Ethiopie: Le Premier ministre éthiopien Abiy (Nobel de la Paix) à la tête de l’armée
Les Occidentaux appellent leurs ressortissants à quitter le pays
Presse-Net (AFP)
Le Premier ministre éthiopien Abiy Ahmed s’est rendu mercredi au front où il dirige la « contre-offensive » contre les rebelles venus de la région du Tigré, selon un média d’Etat, suscitant des appels internationaux à un cessez-le-feu dans cette guerre qui s’intensifie.
« Il n’y a pas de solution militaire au conflit en Ethiopie », a martelé mercredi soir un porte-parole du département d’État américain, exhortant les parties « à s’abstenir de toute rhétorique incendiaire et belliqueuse » et « à faire preuve de retenue ».
Le secrétaire général de l’ONU, Antonio Guterres, en visite en Colombie, a lui lancé un « appel urgent » à un « cessez-le-feu immédiat et inconditionnel afin de sauver » le pays, après plus d’un an d’un conflit marqué par le spectre de la famine.
M. Abiy, prix Nobel de la paix 2019, « mène maintenant la contre-offensive » et « dirige le champ de bataille depuis hier », a rapporté Fana Broadcasting Corporate, affirmant qu’à Addis Abeba le vice-Premier ministre Demeke Mekonnen gère désormais les « affaires courantes ».
Il n’était pas possible de savoir exactement où se trouvait M. Abiy, un ancien opérateur radio de l’armée devenu lieutenant-colonel. Fana n’a pas diffusé d’images de lui sur le terrain.
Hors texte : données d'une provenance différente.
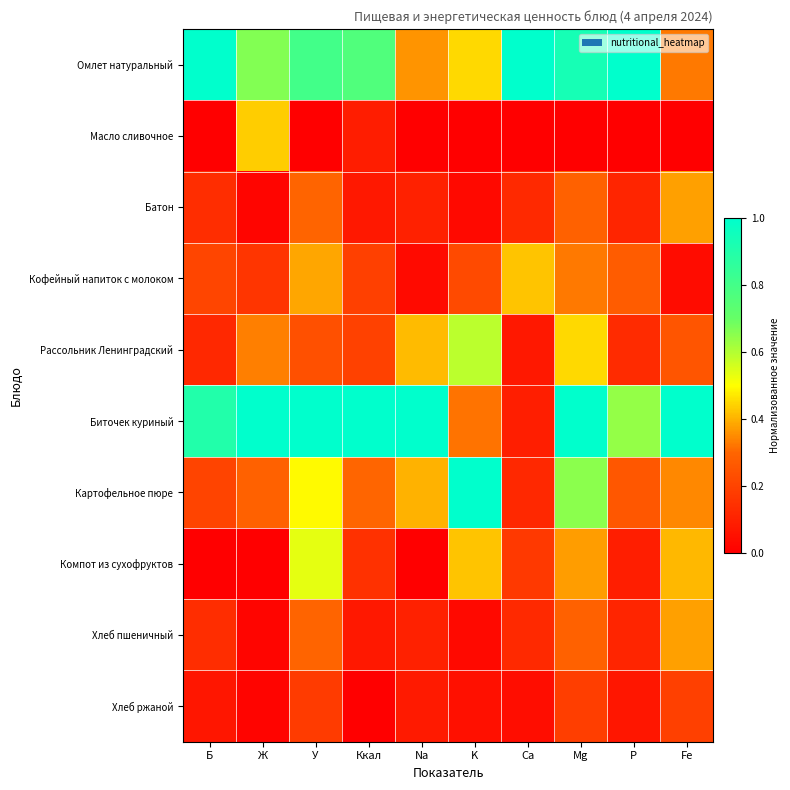

List the series in order of their peak value, lowest first.

Хлеб ржаной, Батон, Хлеб пшеничный, Кофейный напиток с молоком, Масло сливочное, Компот из сухофруктов, Рассольник Ленинградский, Омлет натуральный, Биточек куриный, Картофельное пюре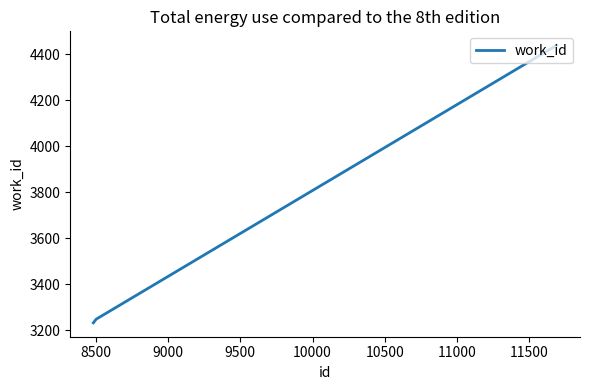

What is the maximum value shown in the chart?

4439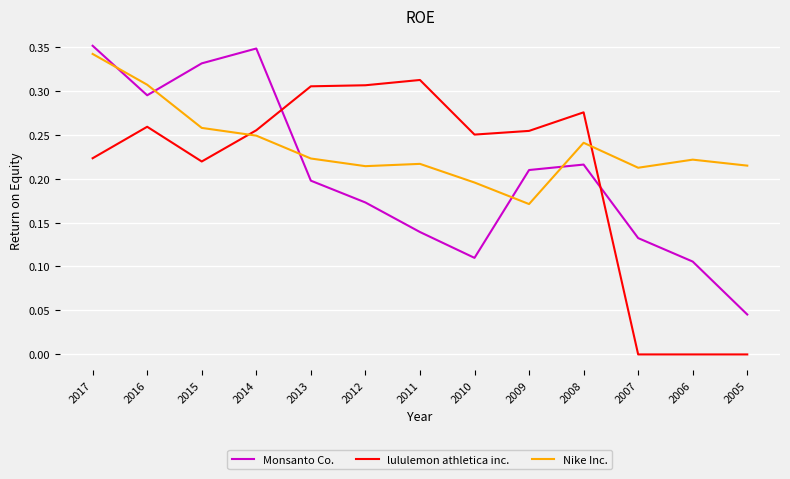

In Nike Inc., how many points are lower than both neighbors (excluding endpoints)?

3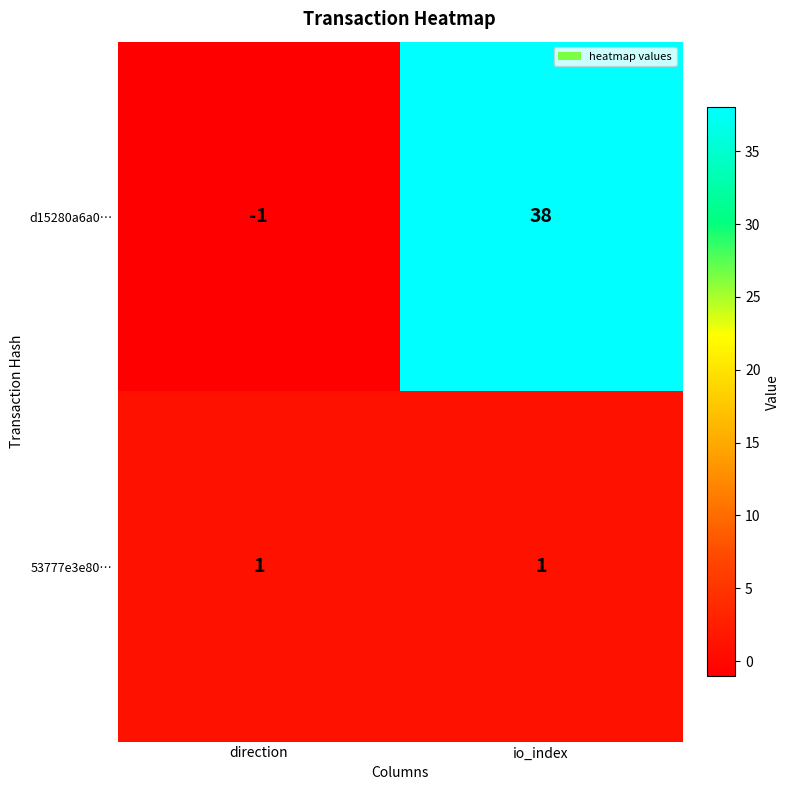

Read the d15280a6a0… value at io_index, to the nearest 10.

40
De retour d’une nouvelle mission à Addis Abeba, l’émissaire américain pour la Corne de l’Afrique, Jeffrey Feltman, avait fait état mardi de « progrès naissants » en vue d’un règlement diplomatique du conflit. Mais il a prévenu que « l’escalade » militaire risquait de les rendre vains.
La guerre a démarré au Tigré en novembre 2020 lorsque M. Abiy y a envoyé l’armée fédérale afin d’en destituer les autorités, issues du Front de libération du Tigré (TPLF), qui défiaient son autorité et qu’il accusait d’avoir attaqué des bases militaires.
M. Abiy avait proclamé la victoire trois semaines plus tard, après la prise de la capitale régionale Mekele. Mais, en juin, le TPLF a repris l’essentiel du Tigré et poursuivi son offensive dans les régions voisines de l’Amhara et de l’Afar.
Cette semaine, le TPLF a affirmé contrôler Shewa Robit, à 220 km au nord-est d’Addis Abeba.
Mercredi, des centaines de nouvelles recrues de l’armée, incitées par M. Abiy à « rejoindre la campagne de survie » selon Fana, ont participé à une cérémonie à Addis Abeba.
Parmi ceux qui ont promis de se battre figure le marathonien et médaillé olympique Feyisa Lilesa, qui a déclaré que l’avancée des rebelles représentait une « grande opportunité » de défendre le pays. « Quand un pays est profané, c’est impossible pour moi de ne pas bouger et de juste regarder », a-t-il dit à un autre média officiel, Ethiopian BC.
Aux Jeux de Rio en 2016, M. Feyisa avait fait la Une en franchissant la ligne d’arrivée du marathon les bras levés et en croix – un geste de solidarité avec son peuple oromo, dont les manifestations contre le pouvoir, alors de longue date aux mains du TPLF, subissaient une forte répression.
Le gouvernement continue d’affirmer que la progression du TPLF est exagérée, dénonçant une couverture médiatique sensationnaliste et des recommandations sécuritaires d’ambassades jugées alarmistes.
L’ONU a exprimé mercredi son inquiétude après des informations faisant état de déplacements d e populations de grande ampleur dans l’ouest du Tigré, où Washington a déjà mis en garde contre un nettoyage ethnique.
Ces déplacements se feraient depuis une zone frontalière du Soudan et de l’Erythrée, a indiqué le Haut Commissariat aux réfugiés. Les autorités zonales du Tigré ont fait état de 8.000 nouvelles arrivées, pouvant même aller jusqu’à 20.000, mais ces chiffres n’ont pu être confirmés dans l’immédiat.
Faisant état d’une « détérioration » rapide de la situation. la France, l’Italie, l’Allemagne, l’Irlande et les Etats-Unis ont émis des appels à leurs ressortissants à quitter « immédiatement » l’Ethiopie. Washington, Londres et l’Union européenne ont également retiré leur personnel non-essentiel tandis que l’ONU va évacuer d’ici à jeudi les familles de ses employés internationaux.